Вот этого мы, конечно, не знали.
– Потому, что Чайковский очень любил природу, – сказала Маргарита Ивановна, – вообще больше всего в жизни он любил три вещи: музыку, свою родину и свою родную русскую природу. В его музыке очень часто встречаются картины природы, но «Времена года» уже целиком посвящены ей. Это, конечно, не просто картины – зима, лето… Нет, это то настроение, которое рождается в нас, когда мы, например, в солнечный морозный день идем по лесной дороге и смотрим на кусты и лиловые тени, лежащие на белом снегу. Вот я вам сейчас сыграю «Март». А подзаголовок у него «Песня жаворонков». Конечно, никакой птичьей песни вы не услышите, даже намека нет на нее, зато весеннее настроение очень хорошо чувствуется. Представьте себе: вы распахнули дверь. Сошли с крыльца в старый, заваленный снегом сад, пошли по березовой аллее. Кругом все еще бело, всюду снег. Но солнце светит уже по-весеннему, и настроение у вас такое же весеннее. И радостно, и ждешь чего-то, и немножко грустно, что столько весен уже позади, и в душе невольно возникает какая-то мелодия, звенящая и немножко печальная. Вот слушайте ее…
Маргарита Ивановна заиграла. А мы с Левой сидели, притулившись в уголках старенького дивана, слушали, как такое же старенькое пианино звенит, и поет, и рассказывает о чем-то: может, о весне, а может, и совсем об ином… И я вдруг вспомнил, как Михалыч читал как-то вечером стихи Толстого «Алеша Попович». Мне они очень понравились. Я их почти сразу запомнил. Там тоже все про пение, про музыку, и так хорошо про это сказано:
Песню кто уразумеет?
Кто поймет ее слова?
Но от звуков сердце млеет
И кружится голова…
Вот и теперь, слушая Маргариту Ивановну, я, по совести, сколько ни пытался, не мог себе вообразить ни сада, ни березовой аллеи… «А нужно ли непременно что-нибудь себе представлять, – подумал я, – когда на душе и так хорошо?»
Потом Маргарита Ивановна играла «Сентябрь» – охоту. Вот это представить себе было легко. Слушаешь и действительно будто видишь, как охотники верхом на конях отправляются на охоту с борзыми. Даже как будто охотничий рог слышится. И так все это бодро, весело. Ну, прямо кажется: сели на коней да и поскакали.

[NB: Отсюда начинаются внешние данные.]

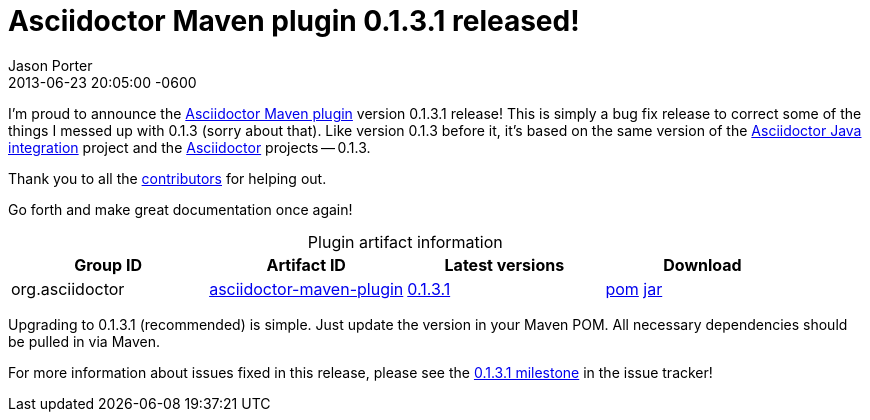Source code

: = Asciidoctor Maven plugin 0.1.3.1 released!
Jason Porter
2013-06-23
:revdate: 2013-06-23 20:05:00 -0600
:awestruct-tags: [release, plugin]
:repo-ref: https://github.com/asciidoctor/asciidoctor-maven-plugin
:query-ref: http://search.maven.org/#search%7Cgav%7C1%7Cg%3A%22org.asciidoctor%22%20AND%20a%3A%22asciidoctor-maven-plugin%22
:detail-0-1-3-1-ref: http://search.maven.org/#artifactdetails%7Corg.asciidoctor%7Casciidoctor-maven-plugin%7C0.1.3.1%7Cmaven-plugin
:get-0-1-3-1-ref: http://search.maven.org/remotecontent?filepath=org/asciidoctor/asciidoctor-maven-plugin/0.1.3.1/asciidoctor-maven-plugin-0.1.3.1
:java-int-ref: https://github.com/asciidoctor/asciidoctor-java-integration#readme
:asciidoctor-ref: https://github.com/asciidoctor/asciidoctor
:github-milestone-ref: https://github.com/asciidoctor/asciidoctor-maven-plugin/issues?milestone=6&state=closed

I'm proud to announce the {repo-ref}[Asciidoctor Maven plugin] version 0.1.3.1 release!
This is simply a bug fix release to correct some of the things I messed up with 0.1.3 (sorry about that).
Like version 0.1.3 before it, it's based on the same version of the {java-int-ref}[Asciidoctor Java integration] project and the {asciidoctor-ref}[Asciidoctor] projects -- 0.1.3.

Thank you to all the https://github.com/asciidoctor/asciidoctor-maven-plugin/contributors[contributors] for helping out.

Go forth and make great documentation once again!

.Plugin artifact information
[cols="4", options="header", caption=""]
|===
|Group ID
|Artifact ID
|Latest versions
|Download

|org.asciidoctor
|{query-ref}[asciidoctor-maven-plugin]
|{detail-0-1-3-1-ref}[0.1.3.1]
|{get-0-1-3-1-ref}.pom[pom] {get-0-1-3-1-ref}.jar[jar]
|===

Upgrading to 0.1.3.1 (recommended) is simple.
Just update the version in your Maven POM.
All necessary dependencies should be pulled in via Maven.

For more information about issues fixed in this release, please see the {github-milestone-ref}[0.1.3.1 milestone] in the issue tracker!
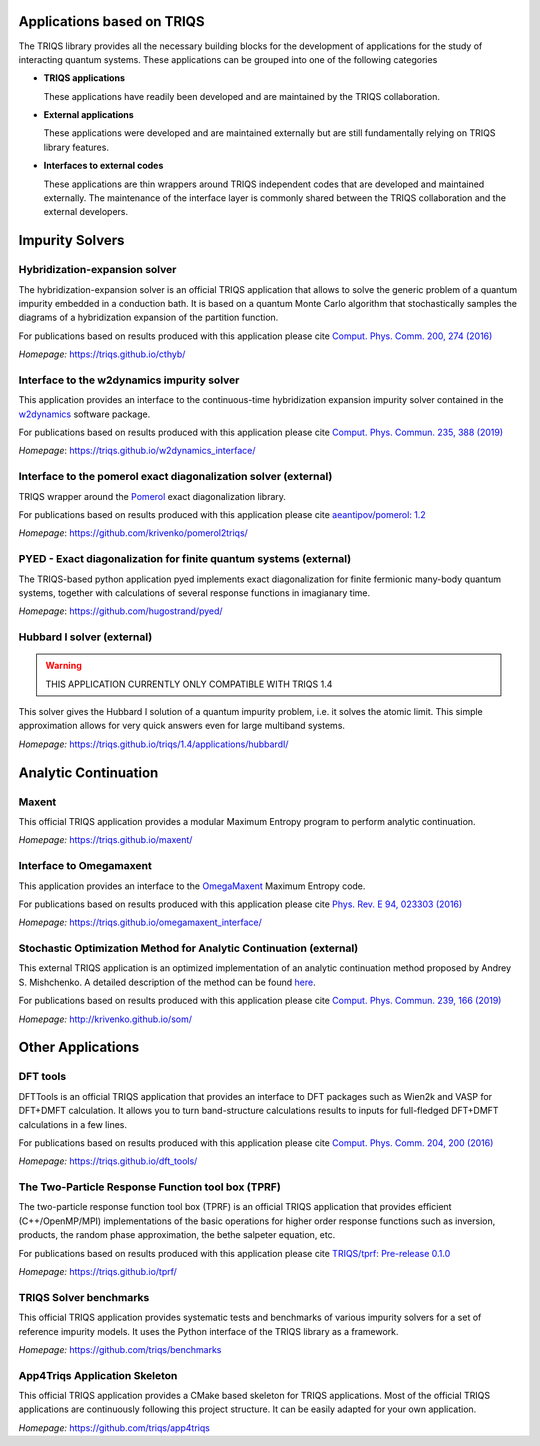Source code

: .. _applications:

**Applications based on TRIQS**
===============================

The TRIQS library provides all the necessary building blocks for the
development of applications for the study of interacting quantum systems.
These applications can be grouped into one of the following categories

* **TRIQS applications**

  These applications have readily been developed and are maintained by the TRIQS
  collaboration.

* **External applications**

  These applications were developed and are maintained externally but are still fundamentally
  relying on TRIQS library features.

* **Interfaces to external codes**

  These applications are thin wrappers around TRIQS independent codes that are developed and
  maintained externally. The maintenance of the interface layer is commonly shared between the
  TRIQS collaboration and the external developers.


**Impurity Solvers**
====================

**Hybridization-expansion solver**
----------------------------------

The hybridization-expansion solver is an official TRIQS application that allows
to solve the generic problem of a quantum impurity embedded in a conduction bath.
It is based on a quantum Monte Carlo algorithm that stochastically samples the
diagrams of a hybridization expansion of the partition function.

For publications based on results produced with this application please cite `Comput. Phys. Comm. 200, 274 (2016) <https://www.sciencedirect.com/science/article/pii/S001046551500404X>`_

*Homepage:* `<https://triqs.github.io/cthyb/>`_


**Interface to the w2dynamics impurity solver**
-----------------------------------------------

This application provides an interface to the continuous-time hybridization expansion
impurity solver contained in the `w2dynamics <https://github.com/w2dynamics/w2dynamics>`_ software package.

For publications based on results produced with this application please cite `Comput. Phys. Commun. 235, 388 (2019) <https://www.sciencedirect.com/science/article/pii/S0010465518303217>`_

*Homepage*: `<https://triqs.github.io/w2dynamics_interface/>`_


**Interface to the pomerol exact diagonalization solver (external)**
--------------------------------------------------------------------

TRIQS wrapper around the `Pomerol <http://aeantipov.github.io/pomerol>`_ exact diagonalization library.

For publications based on results produced with this application please cite `aeantipov/pomerol: 1.2 <https://zenodo.org/record/825870>`_

*Homepage*: `<https://github.com/krivenko/pomerol2triqs/>`_


**PYED - Exact diagonalization for finite quantum systems (external)**
----------------------------------------------------------------------

The TRIQS-based python application pyed implements exact diagonalization for finite fermionic many-body quantum systems,
together with calculations of several response functions in imagianary time.

*Homepage*: `<https://github.com/hugostrand/pyed/>`_


**Hubbard I solver (external)**
-------------------------------
.. warning::

   THIS APPLICATION CURRENTLY ONLY COMPATIBLE WITH TRIQS 1.4

This solver gives the Hubbard I solution of a quantum impurity problem,
i.e. it solves the atomic limit. This simple approximation allows for
very quick answers even for large multiband systems.

*Homepage:* `<https://triqs.github.io/triqs/1.4/applications/hubbardI/>`_


**Analytic Continuation**
=========================

**Maxent**
----------

This official TRIQS application provides a modular Maximum Entropy program to perform analytic continuation.

*Homepage:* `<https://triqs.github.io/maxent/>`_


**Interface to Omegamaxent**
----------------------------

This application provides an interface to the `OmegaMaxent <https://www.physique.usherbrooke.ca/MaxEnt/index.php/Main_Page>`_
Maximum Entropy code.

For publications based on results produced with this application please cite `Phys. Rev. E 94, 023303 (2016) <https://journals.aps.org/pre/abstract/10.1103/PhysRevE.94.023303>`_

*Homepage:* `<https://triqs.github.io/omegamaxent_interface/>`_


**Stochastic Optimization Method for Analytic Continuation (external)**
-----------------------------------------------------------------------

This external TRIQS application is an optimized implementation of an analytic
continuation method proposed by Andrey S. Mishchenko.
A detailed description of the method can be found `here <http://www.cond-mat.de/events/correl12/manuscripts/mishchenko.pdf>`_.

For publications based on results produced with this application please cite `Comput. Phys. Commun. 239, 166 (2019) <https://www.sciencedirect.com/science/article/pii/S0010465519300402?via%3Dihub>`_

*Homepage:* `<http://krivenko.github.io/som/>`_


**Other Applications**
======================

**DFT tools**
-------------

DFTTools is an official TRIQS application that provides an interface to DFT packages
such as Wien2k and VASP for DFT+DMFT calculation. It allows you to turn band-structure calculations
results to inputs for full-fledged DFT+DMFT calculations in a few lines.

For publications based on results produced with this application please cite `Comput. Phys. Comm. 204, 200 (2016) <https://www.sciencedirect.com/science/article/pii/S0010465516300728?via%3Dihub>`_

*Homepage:* `<https://triqs.github.io/dft_tools/>`_


**The Two-Particle Response Function tool box (TPRF)**
------------------------------------------------------

The two-particle response function tool box (TPRF) is an official TRIQS application that provides efficient (C++/OpenMP/MPI)
implementations of the basic operations for higher order response functions such as inversion, products,
the random phase approximation, the bethe salpeter equation, etc.

For publications based on results produced with this application please cite `TRIQS/tprf: Pre-release 0.1.0 <https://zenodo.org/record/2638059>`_

*Homepage:* `<https://triqs.github.io/tprf/>`_


**TRIQS Solver benchmarks**
---------------------------

This official TRIQS application provides systematic tests and benchmarks of various impurity solvers for a set of
reference impurity models. It uses the Python interface of the TRIQS library as a framework.

*Homepage:* `<https://github.com/triqs/benchmarks>`_

**App4Triqs Application Skeleton**
----------------------------------

This official TRIQS application provides a CMake based skeleton for TRIQS applications.
Most of the official TRIQS applications are continuously following this project structure.
It can be easily adapted for your own application.

*Homepage:* `<https://github.com/triqs/app4triqs>`_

– А это «Октябрь» – осенняя песня, – сказала Маргарита Ивановна. – Эпиграфом к ней Петр Ильич взял первые строки из стихотворения А. Толстого:
Осень. Обсыпается весь наш бедный сад,
Листья пожелтелые по ветру летят.
Такие грустные картины, – сказала Маргарита Ивановна, – были понятны, близки и даже просто сродни самому Чайковскому. Петр Ильич в личной жизни был очень несчастливый человек, совсем одинокий, всегда задумчивый, с тревожной, впечатлительной душой. Потому-то ему особенно удавалась именно такая музыка, где чувствуется раздумье над жизнью и неутешная грусть о том, что так быстро и невозвратно все проходит. – Маргарита Ивановна взглянула в ноты и еще раз прочитала:-«Осень, обсыпается весь наш бедный сад…» Вот и листья на деревьях когда-то были сочные, зеленые, полные свежих соков, а теперь они высохли, пожелтели, падают с веток на землю. Скоро зима. Грустно. Жалко ушедшего лета, как жалко прожитой жизни… Ведь и в жизни человека тоже наступает осень, когда все молодое, светлое, радостное уже позади. Слушайте, дорогие мои, Чайковский расскажет вам об этом лучше меня. – И Маргарита Ивановна тихонько заиграла.
А под конец она сыграла «Ноябрь», «Тройку». Вот тут все сразу ясно и понятно, будто сам сидишь в санках и слушаешь, как звенят, переговариваются бубенчики. А по сторонам поля, перелески… Так бы вот ехал и ехал куда глаза глядят. И мне вдруг захотелось, чтобы поскорее наступала зима.
Маргарита Ивановна кончила играть, зажгла настольную лампу со стеклянным розовым абажуром, а свечи потушила. Над свечами закурился сизый дымок, и опять в комнате празднично запахло зажженной елкой.